NPR commentator and BBC TV critic Peters casts about the globe in search of hidden lands and gets a whole lot more than he bargained for.
With his career in broadcasting idling away, Peters was desperate for a break. Though it wasn’t exactly what he had in mind, he reluctantly accepted the offer of a reality-TV hosting gig. Thus began his yearlong, whirlwind globetrotting tour of disaster. The theme? Throw the Westerner into far-flung locations, à la Survivor, and let him fend for himself amid the natives. From Cambodia to Dubai to Morocco, Peters stumbled along, braving third-rate hotel rooms and third-world airlines en route to the next exotic locale. For viewers at home, Peters was the lone traveler, charging into a world of risk-laden adventure. But as he points out, with cameramen, field technicians and field producers, “I can't possibly be alone. Yet, in the name of maintaining the illusion and being entertained, they and we pretend I am.” After two seasons on the air, the show was canceled. “The main reason for the cancellation wasn't a secret,” he writes. “It was the viewers.
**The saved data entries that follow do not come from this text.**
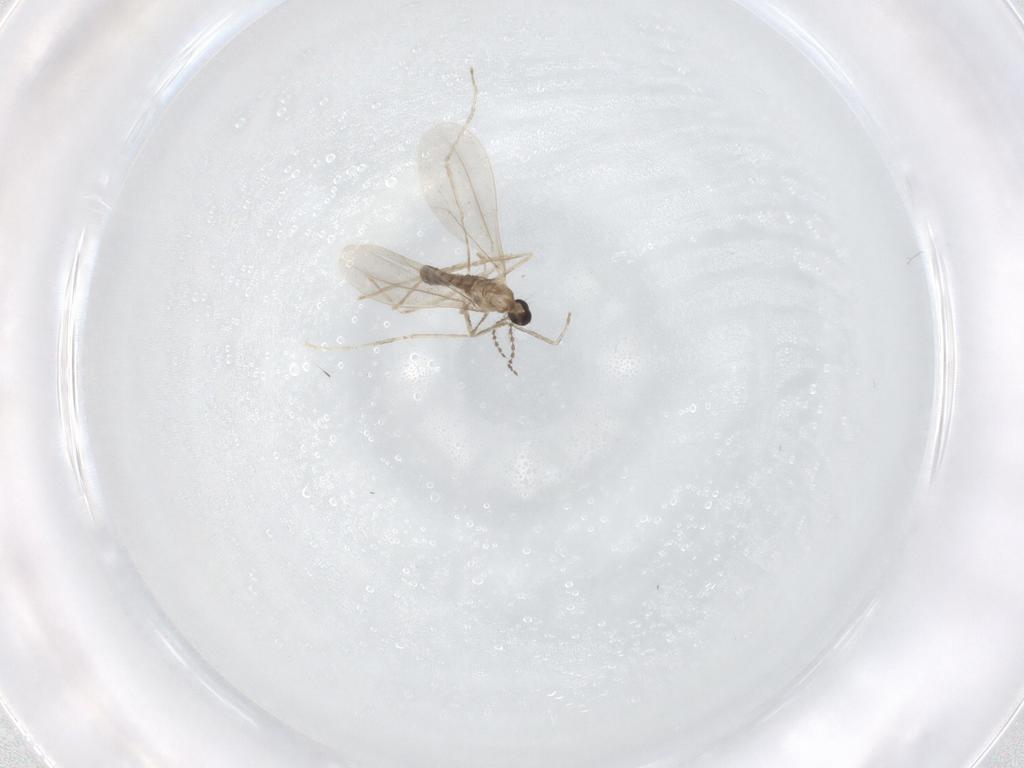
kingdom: Animalia
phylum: Arthropoda
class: Insecta
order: Diptera
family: Cecidomyiidae
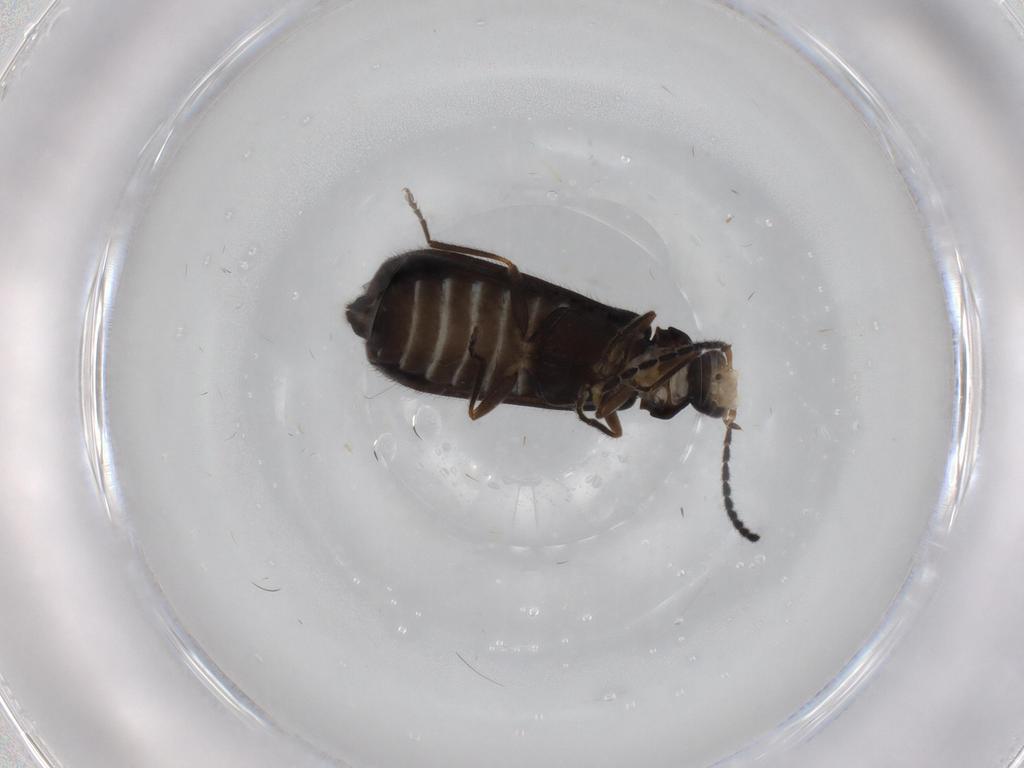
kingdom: Animalia
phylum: Arthropoda
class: Insecta
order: Coleoptera
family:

More specifically, there weren't any.” Illustrated by one hilarious descent into madness after another, Peters undermines the idea that there are still areas in the world untouched by Western influence. It seems that everything has already been explored. But most TV viewers are just looking for an escape. “There's no limit to the extent of human gullibility when it comes to believing what they're told,” he writes. “And the more far-fetched or ludicrous an idea is, the more people are likely to buy into it.”
A tongue-in-cheek exploration of the reality behind reality TV.